Le tango, vielle institution à l’image ringarde, constitue l’objet central d’un premier roman étonnant, dans lequel Philippe Adam laisse libre cours à la fantaisie et au dérèglement du réel, pour écrire un récit absurde et plein d’humour.
Il est des romans qui n’en sont pas. L’imaginaire romanesque populaire veut une histoire, des personnages avec une psychologie fouillée, du drame, de l’humour, quelques sentences définitives sur la vie, la mort et la condition humaine en général, ce que fournissent encore les nombreux romans à thèses que publient à répétition les éditueurs de littérature. Il s’est cependant toujours trouvé des auteurs -et des éditeurs- pour déplacer le combat, redonner aux mots et aux signes une place prépondérante dans leurs œuvres, sans souci de réalité, de représentation du réel. Ainsi de Philippe Adam, dont le premier roman De beaux restes, s’évade des cadres traditionnels et cherche sa propre voie -voix ?- pour nous faire part des errements d’un amateur de tango qui prétend au génie.

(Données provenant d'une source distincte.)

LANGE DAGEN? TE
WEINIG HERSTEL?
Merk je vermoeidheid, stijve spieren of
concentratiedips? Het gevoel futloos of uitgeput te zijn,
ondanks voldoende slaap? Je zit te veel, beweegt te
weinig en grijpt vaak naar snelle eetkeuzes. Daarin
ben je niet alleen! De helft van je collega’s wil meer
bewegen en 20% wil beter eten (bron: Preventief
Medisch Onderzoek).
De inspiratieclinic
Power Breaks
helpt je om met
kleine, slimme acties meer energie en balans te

L’absurde mène ce livre du début à la fin, empêchant le lecteur de s’accrocher aux situations. Le narrateur est l’adjoint de Brossmann, le directeur d’un club de tango qui compte 18 membres. « Ici, je m’occupe de tout. Je suis indispensable. » Voilà les deux premières phrases du récit, qui plantent l’image d’un homme obsessionnel, accaparé nuit et jour à sa tâche, perpétuellement obnubilé par l’accomplissement de sa destinée. Egocentrique, paranoïaque, agressif et mesquin, il est martyrisé par les adhérents avec lesquels il est odieux, les abaissant systématiquement ; il se sait voué à une haine de la part des moins talentueux, des moins doués. La préparation du club à un concours international de tango fait figure de progression narrative, mais le récit se tisse autour de la mégalomanie du narrateur. Outre cette vie professionnelle passionnée, il vit en harmonie avec Betany Mordo, star jaunie et fatiguée du tango argentin, ayant fréquenté et laissé planer son ombre de muse sur des Carlos Gardel ou des Jorge Luis Borges qui l’ancrent dans une réalité à peine esquissée.
De courts chapitres rythment le récit, chacun d’eux part sur une trame réaliste avant de bifurquer, au détour d’une ligne de dialogue ou d’une remarque d’apparence anodine, vers l’absurde le plus complet. Pour donner un exemple, à chaque fin de chapitre ou presque, Betany Mordo meurt ou Brossmann est mutilé, sans que cela nous empêche de les retrouver bien vivants au chapitre suivant. Déroutant certes, mais pas incompréhensible : la vie se déroule du point de vue du narrateur, dont la folie furieuse et la mythomanie se précisent à chaque page. Que faut-il retenir des événements ? Qu’y a-t-il de crédible, où situer la réalité ? Le roman se joue dans les relations qu’entretient le narrateur avec Brossmann, Betany Mordo ou les adhérents. Betany Mordo est la figure de la célébrité, à laquelle se raccroche désespérément le narrateur, attiré par la gloire, toute décrépie qu’elle soit ; Brossmann constituerait un alter ego dans une relation d’amitié/répulsion ; les adhérents forment un extérieur à la relation étouffante des trois protagonistes. Ce livre est, peut-être, une fable sur l’aspiration à la célébrité, une réflexion sur notre désir de reconnaissance -essentielle à l’heure des Star academy et autres Popstars. Au-delà se dessine cependant une volonté d’interroger notre rapport au quotidien, la précarité de ce qui nous entoure et la place des morts dans nos vies.
Echappé du monde, Philippe Adam tisse une littérature absurde comme pouvait l’être le théâtre d’Ionesco, que l’absence apparente de message contribue à rendre opaque. Pourtant, rien n’est laissé au hasard et la lecture n’est jamais hermétique. L’assurance avec lequel l’auteur dirige son texte, la singularité de ses brouillards intérieurs, son écriture maîtrisée au service du récit signent la naissance d’un écrivain à suivre. « Je vais me mettre en attente, disparaître pour des millénaires et faire comme ça, prendre ma respiration et ( ) ( ) ( ), parce qu’invisible je serai pour tout le monde entre les parenthèses. » Espérons que l’auteur n’aura pas les mêmes aspirations son narrateur, il a sans doute d’autres choses à nous dire avant de partir en retraite, et une littérature à mettre en oeuvre.